Recent studies such as that by Wynants et al. [14] emphasized the risk of overfitting or poor external calibration in overly complex models. In contrast, our simplified approach may enhance generalizability across resource-diverse settings, particularly in secondary care hospitals without digital dashboards or critical care support.

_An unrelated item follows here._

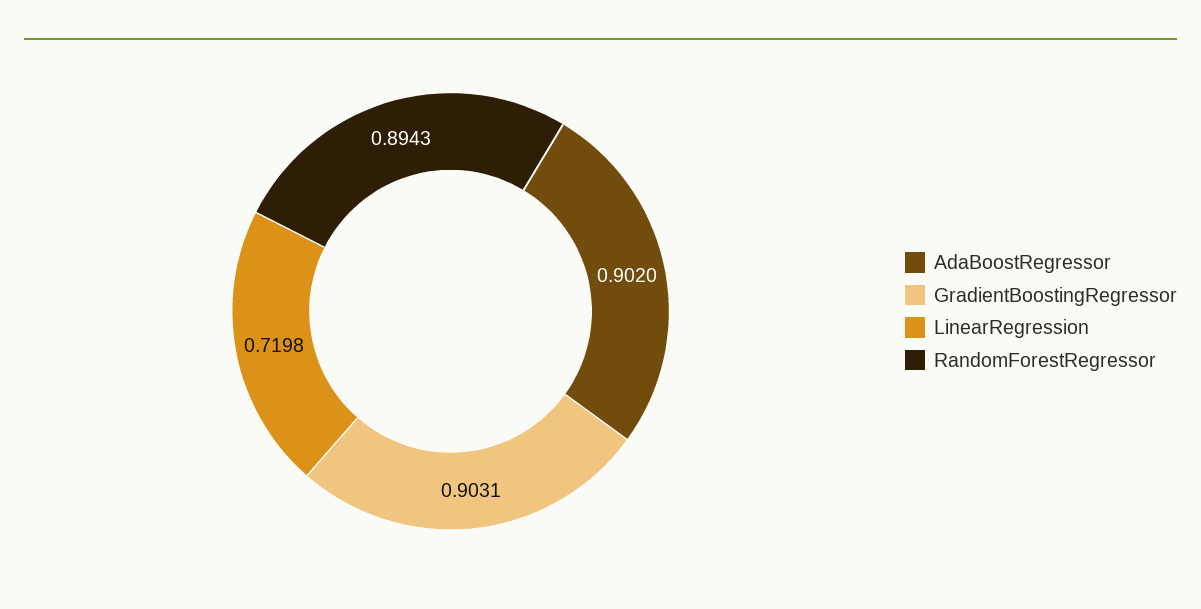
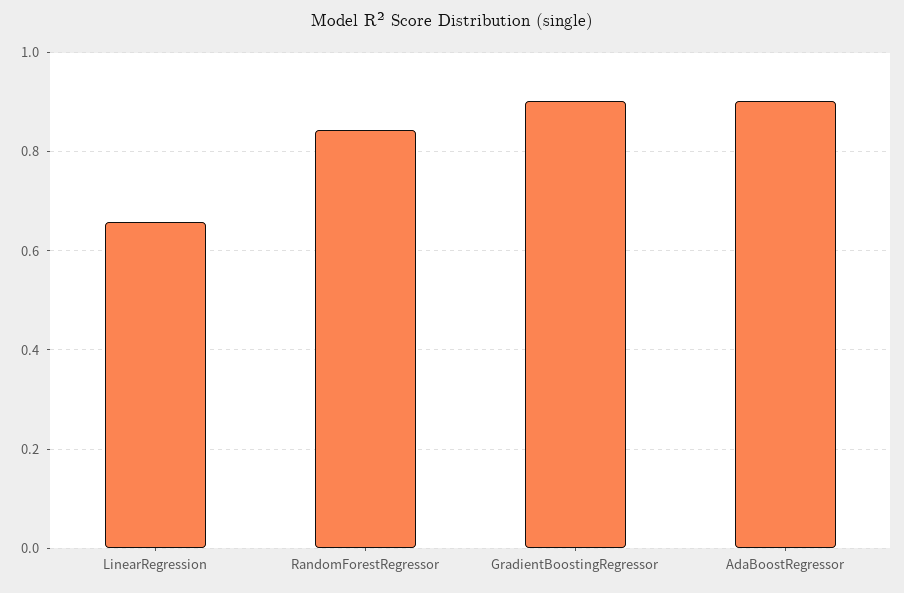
LinearRegression: 0.7198 -> 0.66
RandomForestRegressor: 0.8943 -> 0.84

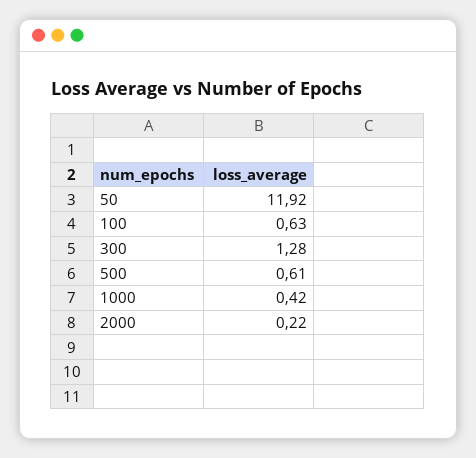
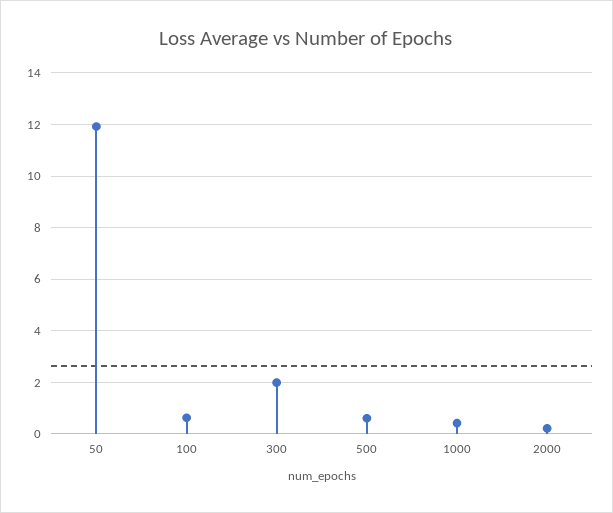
300: 1.28 -> 2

Similarly, the CCEDRRN COVID-19 Infection Score [15], developed in Canada using a large emergency department cohort, used routinely available data, underscoring the global trend toward actionable, bedside-compatible risk scores.
Finally, our findings mirror the multicentre cohort study by Zhang et al. [16], which demonstrated that composite physiological scores could predict short-term mortality in COVID-19 with AUCs between 0.70 and 0.80, further validating the moderate-to-good performance of models like ours in real-world settings.
Limitations
This study has several limitations. First, it is based on a retrospective single-centre dataset, which may limit the generalizability of the findings to broader populations or different healthcare settings. Second, while our model demonstrates solid internal validity, external validation in independent cohorts is essential before widespread clinical application. Third, the use of only two variables (albumin and disease severity), while practical, may omit other important predictors such as comorbidities or inflammatory markers.
This study presents a practical, albumin-electrolyte-based clinical risk score for predicting in-hospital mortality in elderly patients with COVID-19. The model demonstrated effective discrimination and stratified patients into clinically meaningful risk categories using only serum albumin and ordinal severity classification—variables readily accessible even in low-resource settings. Given the rising burden of elderly COVID-19 admissions and the need for rapid triage tools, this score offers a promising aid for early clinical decision-making. Further validation in multicentre, prospective cohorts is recommended to confirm its applicability across diverse clinical environments.